__DOKUMEN SUMBER__.
---

Oleh: Drs H Djamu Kertabudi, Msi (Penulis: Pengamat Politik dan Ilmu Pemerintahan Bandung)
Format Pemerintahan Daerah berdasarkan UU No23 Tahun 2014 tentang Pemerintahan Daerah, menunjukan bahwa DPRD dan kepala daerah berkedudukan sebagai unsur penyelenggara pemerintahan daerah yang diberi mandat untuk melaksanakan urusan pemerintahan yang diserahkan kepada daerah.
Maka DPRD dan kepala daerah berkedudukan sebagai mitra sejajar yang memiliki fungsi berbeda, sehingga relasi pemerintahan kedua lembaga ini bersifat horizontal atau setara.
Disamping itu, dalam konteks yang berbeda wewenang kepala daerah selain bersama DPRD dalam menjalankan kewenangan daerah terdapat pula kewenangan yang dilahirkan melalui proses pendelegasian wewenang presiden kepada kepala daerah.
Antara lain, berdasarkan PP No. 17 Tahun 2020 tentang Manajemen PNS, bahwa presiden sebagai pemegang kekuasaan tertinggi pembinaan kepegawaian mendelegasikan sebagian wewenangnya kepada gubernur/bupati/walikota dalam pengangkatan, pemindahan dan pemberhentian PNS.
Maka, kepala daerah nemiliki kapasitas sebagai Pejabat Pembina Kepegawaian (PPK). Dengan format pemerintahan daerah seperti ini, maka manakala ada istilah yang digunakan pihak DPRD untuk “memanggil” kepala daerah dalam pembahasan apapun, menjadi tidak tepat .

---

__CUPLIKAN DAFTAR__.
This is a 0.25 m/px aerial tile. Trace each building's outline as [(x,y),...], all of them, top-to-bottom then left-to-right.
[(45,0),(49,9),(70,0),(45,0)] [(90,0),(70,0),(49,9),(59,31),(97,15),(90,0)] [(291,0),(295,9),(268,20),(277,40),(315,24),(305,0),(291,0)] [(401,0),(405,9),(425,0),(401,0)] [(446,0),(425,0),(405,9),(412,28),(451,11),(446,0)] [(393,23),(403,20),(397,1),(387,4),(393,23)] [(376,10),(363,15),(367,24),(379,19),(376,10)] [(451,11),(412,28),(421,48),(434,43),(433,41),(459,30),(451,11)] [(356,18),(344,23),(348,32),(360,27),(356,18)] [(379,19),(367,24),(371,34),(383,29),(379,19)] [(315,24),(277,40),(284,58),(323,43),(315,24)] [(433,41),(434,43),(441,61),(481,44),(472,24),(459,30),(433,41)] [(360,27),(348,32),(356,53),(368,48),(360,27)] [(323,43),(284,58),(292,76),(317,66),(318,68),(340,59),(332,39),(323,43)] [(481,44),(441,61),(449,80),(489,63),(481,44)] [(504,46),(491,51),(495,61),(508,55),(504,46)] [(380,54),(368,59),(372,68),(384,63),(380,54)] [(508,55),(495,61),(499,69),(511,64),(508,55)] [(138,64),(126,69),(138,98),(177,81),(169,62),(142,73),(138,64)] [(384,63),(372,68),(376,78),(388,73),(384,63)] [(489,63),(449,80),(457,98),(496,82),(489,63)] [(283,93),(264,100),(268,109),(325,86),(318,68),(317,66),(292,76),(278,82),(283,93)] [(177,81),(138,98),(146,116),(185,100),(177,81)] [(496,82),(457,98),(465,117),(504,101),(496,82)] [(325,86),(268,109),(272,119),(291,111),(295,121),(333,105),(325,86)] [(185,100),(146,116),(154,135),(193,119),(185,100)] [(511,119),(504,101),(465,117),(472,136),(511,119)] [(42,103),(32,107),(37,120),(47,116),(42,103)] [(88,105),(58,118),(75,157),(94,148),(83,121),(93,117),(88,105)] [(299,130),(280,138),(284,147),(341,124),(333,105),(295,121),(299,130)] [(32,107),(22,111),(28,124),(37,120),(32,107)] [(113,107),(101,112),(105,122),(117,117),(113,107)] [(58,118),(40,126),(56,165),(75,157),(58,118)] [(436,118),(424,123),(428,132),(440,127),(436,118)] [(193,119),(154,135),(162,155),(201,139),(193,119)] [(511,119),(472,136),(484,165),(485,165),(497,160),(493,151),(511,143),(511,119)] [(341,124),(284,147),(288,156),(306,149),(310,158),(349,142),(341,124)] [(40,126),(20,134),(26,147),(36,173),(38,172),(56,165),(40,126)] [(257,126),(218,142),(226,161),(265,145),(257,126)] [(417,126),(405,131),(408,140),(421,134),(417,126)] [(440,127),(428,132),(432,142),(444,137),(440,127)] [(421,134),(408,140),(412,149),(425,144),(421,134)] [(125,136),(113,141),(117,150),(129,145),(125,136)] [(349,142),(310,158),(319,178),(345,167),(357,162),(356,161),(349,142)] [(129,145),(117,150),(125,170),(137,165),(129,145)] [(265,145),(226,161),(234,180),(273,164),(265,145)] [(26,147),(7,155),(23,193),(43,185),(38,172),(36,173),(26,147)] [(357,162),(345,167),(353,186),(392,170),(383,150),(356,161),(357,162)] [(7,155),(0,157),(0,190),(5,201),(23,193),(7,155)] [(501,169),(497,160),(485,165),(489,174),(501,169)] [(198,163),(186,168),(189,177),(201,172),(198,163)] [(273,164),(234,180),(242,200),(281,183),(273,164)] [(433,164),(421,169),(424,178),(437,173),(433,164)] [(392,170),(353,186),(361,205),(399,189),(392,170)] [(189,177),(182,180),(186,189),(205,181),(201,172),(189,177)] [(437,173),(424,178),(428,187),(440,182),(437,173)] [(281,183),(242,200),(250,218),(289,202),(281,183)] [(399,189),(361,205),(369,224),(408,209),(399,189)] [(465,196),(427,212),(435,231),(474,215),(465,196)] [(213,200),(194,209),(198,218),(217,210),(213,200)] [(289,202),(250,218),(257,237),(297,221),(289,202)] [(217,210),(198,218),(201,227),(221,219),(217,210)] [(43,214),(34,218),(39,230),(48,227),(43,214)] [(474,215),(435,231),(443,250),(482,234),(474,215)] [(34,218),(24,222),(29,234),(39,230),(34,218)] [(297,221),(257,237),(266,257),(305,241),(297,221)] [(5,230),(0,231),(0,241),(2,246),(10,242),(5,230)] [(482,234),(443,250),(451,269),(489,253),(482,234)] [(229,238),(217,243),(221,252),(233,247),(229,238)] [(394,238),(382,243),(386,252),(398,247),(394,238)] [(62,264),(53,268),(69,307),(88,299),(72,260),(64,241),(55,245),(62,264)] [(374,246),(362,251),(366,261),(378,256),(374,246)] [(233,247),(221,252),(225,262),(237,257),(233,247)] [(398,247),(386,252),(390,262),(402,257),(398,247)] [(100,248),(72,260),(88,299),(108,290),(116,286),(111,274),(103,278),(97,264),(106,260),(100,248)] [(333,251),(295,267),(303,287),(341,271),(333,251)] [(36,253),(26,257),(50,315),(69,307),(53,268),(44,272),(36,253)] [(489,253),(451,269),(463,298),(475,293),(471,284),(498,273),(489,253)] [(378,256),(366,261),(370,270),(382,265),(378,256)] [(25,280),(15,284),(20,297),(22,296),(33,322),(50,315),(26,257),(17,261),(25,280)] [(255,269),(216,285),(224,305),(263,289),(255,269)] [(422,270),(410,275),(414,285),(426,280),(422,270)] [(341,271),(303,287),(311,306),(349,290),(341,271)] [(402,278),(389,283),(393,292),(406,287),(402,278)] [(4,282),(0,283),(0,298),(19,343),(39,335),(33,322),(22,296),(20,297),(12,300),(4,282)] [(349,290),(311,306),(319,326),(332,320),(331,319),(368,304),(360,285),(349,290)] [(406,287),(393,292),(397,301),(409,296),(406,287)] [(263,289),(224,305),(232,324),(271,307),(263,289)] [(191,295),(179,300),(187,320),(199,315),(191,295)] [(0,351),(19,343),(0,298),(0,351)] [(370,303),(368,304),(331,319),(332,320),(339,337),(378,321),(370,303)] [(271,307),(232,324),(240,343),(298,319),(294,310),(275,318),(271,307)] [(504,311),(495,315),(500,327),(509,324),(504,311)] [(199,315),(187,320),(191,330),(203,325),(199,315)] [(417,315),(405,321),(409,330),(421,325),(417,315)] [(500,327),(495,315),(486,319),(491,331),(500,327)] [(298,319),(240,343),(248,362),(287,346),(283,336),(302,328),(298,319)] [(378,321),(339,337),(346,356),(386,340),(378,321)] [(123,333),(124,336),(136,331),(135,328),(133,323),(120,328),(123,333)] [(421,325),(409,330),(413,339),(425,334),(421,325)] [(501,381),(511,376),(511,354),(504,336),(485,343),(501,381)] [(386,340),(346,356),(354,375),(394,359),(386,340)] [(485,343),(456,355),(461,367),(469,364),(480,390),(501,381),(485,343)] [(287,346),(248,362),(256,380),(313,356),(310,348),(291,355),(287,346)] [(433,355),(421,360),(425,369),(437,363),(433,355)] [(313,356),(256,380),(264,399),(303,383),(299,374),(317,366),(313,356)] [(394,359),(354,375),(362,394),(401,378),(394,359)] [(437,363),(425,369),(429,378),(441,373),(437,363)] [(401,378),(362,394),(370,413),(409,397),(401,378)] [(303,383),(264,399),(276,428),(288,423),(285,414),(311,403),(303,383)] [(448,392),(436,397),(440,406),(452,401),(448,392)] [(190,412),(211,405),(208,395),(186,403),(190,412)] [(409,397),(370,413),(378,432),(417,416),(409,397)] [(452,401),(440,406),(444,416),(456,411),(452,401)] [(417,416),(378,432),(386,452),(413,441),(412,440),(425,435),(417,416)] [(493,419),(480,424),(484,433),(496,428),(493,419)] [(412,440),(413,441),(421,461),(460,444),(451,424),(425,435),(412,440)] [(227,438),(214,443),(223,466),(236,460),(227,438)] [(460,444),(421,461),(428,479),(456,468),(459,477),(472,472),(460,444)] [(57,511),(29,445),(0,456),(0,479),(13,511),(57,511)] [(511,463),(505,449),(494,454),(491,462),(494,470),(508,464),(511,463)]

---

__TUGAS SINGKAT A__.
Salin bagian dokumen sumber tentang pemerintahan daerah yang dimulai dengan "Maka, kepala daerah" dan berlanjut sampai "tidak tepat .".
__TUGAS SINGKAT B__.
Menurut dokumen sumber tentang pemerintahan daerah, peraturan apa yang menjadi dasar pendelegasian sebagian wewenang presiden kepada gubernur/bupati/walikota dalam pengangkatan, pemindahan, dan pemberhentian PNS?
Daftar di atas tidak berkaitan dengan dokumen sumber.

__JAWABAN YANG DIHARAPKAN A__.
Maka, kepala daerah nemiliki kapasitas sebagai Pejabat Pembina Kepegawaian (PPK). Dengan format pemerintahan daerah seperti ini, maka manakala ada istilah yang digunakan pihak DPRD untuk “memanggil” kepala daerah dalam pembahasan apapun, menjadi tidak tepat .

__JAWABAN YANG DIHARAPKAN B__.
PP No. 17 Tahun 2020 tentang Manajemen PNS.